Penny has partnered with fast delivery service Wolt. Initially, customers can choose between 1500 and 2000 items. Soon, the complete Penny range should be available for order. If the test is successful, the offer should be available in all German cities where Wolt is active.
Aldi in Belgium uses QR codes on milk carton to encourage customers to use the supermarket’s digital flyer. While the paper advertising brochure is one of the most important ways to reach consumers, Aldi hopes to phase out the paper version in due time.
Spar has opened its first store in Latvia. The assortment includes products from local producers and other popular products and brands in the Baltic, as well as Spar private label products.
Intermarché in Portugal has been adapting the composition of its PorSi own brand food products, in order to reduce the amounts of sugar and salt. In an operation that started in 2019, it has accomplished a reduction of 19% in sugar and 28% in salt.
Meal deliverer Deliveroo will end its activities in the Netherlands. Spar worked with Deliveroo in seven Dutch cities. Albert Heijn recently expanded its collaboration with Deliveroo to include 1,200 products. The retailers will have to look for a new partner.
Waitrose is relaunching its own brand “Cook’s Ingredients” with more products and a new design and label. Some products were removed from the line and new flavours and products were added to reflect current cooking trends.
Colruyt has saved 8,000m3 of water with various measures. The group collects as much rain and wastewater as possible and purifies it so that it can be reused. The stores reduce their consumption of city water by recovering rainwater for sanitary and planting purposes.
German research by retail association EHI has found that the importance of the metaverse will increase in retail. In an online study among decision-makers from retail companies more than three quarters of respondents believe that metaverse offers exciting use cases. Six out of ten respondents believe that metaverse will remain. Its importance within retail companies is likely to increase over the next five to ten years.
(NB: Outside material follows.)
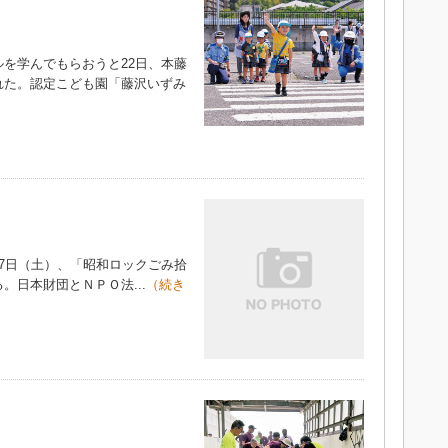
を学んでもらおうと22日、本藤
れた。認定こども園「藤沢いずみ
7日（土）、「昭和ロックごみ拾
日本財団とＮＰＯ法...
（続き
According to the Healthy Lifestyle Monitor, which surveyed more than 5,000 people, more than half of the Dutch buy nutritional supplements. The most sold supplements (39%) are the private labels of the well-known drugstores, with the largest drugstore chain, Kruidvat, not surprisingly also being the most sold private label. Runner up is the own brand of Holland & Barrett with 10%. Almost three in ten supplements are bought in a physical store. Web shops account for 31% of sales.